»»
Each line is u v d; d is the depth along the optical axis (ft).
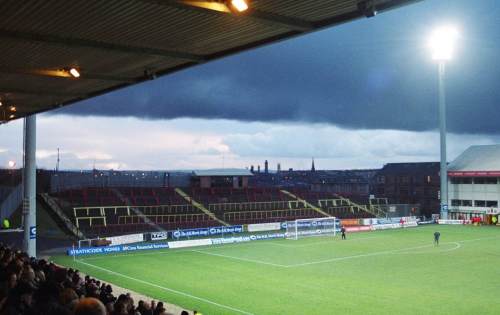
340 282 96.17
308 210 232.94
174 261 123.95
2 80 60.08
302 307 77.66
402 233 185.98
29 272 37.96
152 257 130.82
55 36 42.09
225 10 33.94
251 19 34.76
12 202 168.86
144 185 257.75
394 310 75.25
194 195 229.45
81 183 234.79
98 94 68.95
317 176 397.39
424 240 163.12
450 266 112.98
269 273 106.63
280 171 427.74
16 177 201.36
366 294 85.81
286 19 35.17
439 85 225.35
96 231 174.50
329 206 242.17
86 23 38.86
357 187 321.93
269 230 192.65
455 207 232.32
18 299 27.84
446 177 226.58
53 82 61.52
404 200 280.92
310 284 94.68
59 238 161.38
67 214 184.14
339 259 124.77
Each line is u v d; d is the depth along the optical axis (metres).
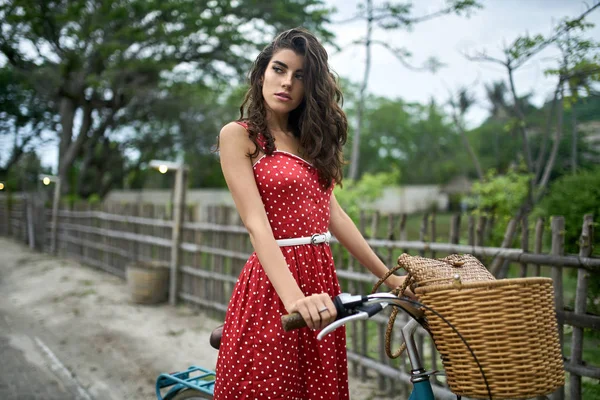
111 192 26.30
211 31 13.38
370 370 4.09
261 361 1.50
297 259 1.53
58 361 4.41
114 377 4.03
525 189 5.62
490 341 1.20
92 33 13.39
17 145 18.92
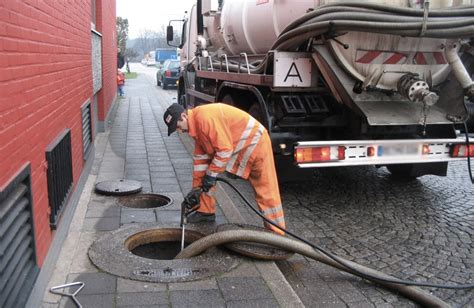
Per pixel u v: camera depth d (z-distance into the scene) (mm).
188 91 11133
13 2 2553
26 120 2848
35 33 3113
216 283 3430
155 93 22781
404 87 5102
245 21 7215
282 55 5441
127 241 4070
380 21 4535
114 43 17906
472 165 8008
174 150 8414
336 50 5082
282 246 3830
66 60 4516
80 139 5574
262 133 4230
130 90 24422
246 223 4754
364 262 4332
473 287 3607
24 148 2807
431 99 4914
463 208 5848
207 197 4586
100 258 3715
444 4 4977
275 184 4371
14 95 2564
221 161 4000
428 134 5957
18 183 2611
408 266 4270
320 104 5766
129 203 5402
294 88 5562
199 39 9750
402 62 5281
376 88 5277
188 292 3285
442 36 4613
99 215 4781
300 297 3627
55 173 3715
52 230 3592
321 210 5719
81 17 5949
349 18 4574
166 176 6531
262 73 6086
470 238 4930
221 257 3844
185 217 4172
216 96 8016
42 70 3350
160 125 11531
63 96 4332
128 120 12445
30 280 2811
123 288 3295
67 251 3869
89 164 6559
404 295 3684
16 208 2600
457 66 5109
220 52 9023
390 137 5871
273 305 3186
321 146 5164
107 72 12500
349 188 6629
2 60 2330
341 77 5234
««
== What needs to be done ==
Now transcribe the lines above exactly, starting at the line containing "329 206 242.17" and ending at the line containing "17 145 18.92", both lines included, pictures excluded.

== Answer to this problem ==
329 206 242.17
86 23 38.86
357 187 321.93
269 230 192.65
455 207 232.32
18 299 27.84
446 177 226.58
53 82 61.52
404 200 280.92
310 284 94.68
59 238 161.38
67 214 184.14
339 259 124.77
Each line is u v d; d is the depth along the optical axis (metres).
111 192 26.30
211 31 13.38
370 370 4.09
261 361 1.50
297 259 1.53
58 361 4.41
114 377 4.03
525 189 5.62
490 341 1.20
92 33 13.39
17 145 18.92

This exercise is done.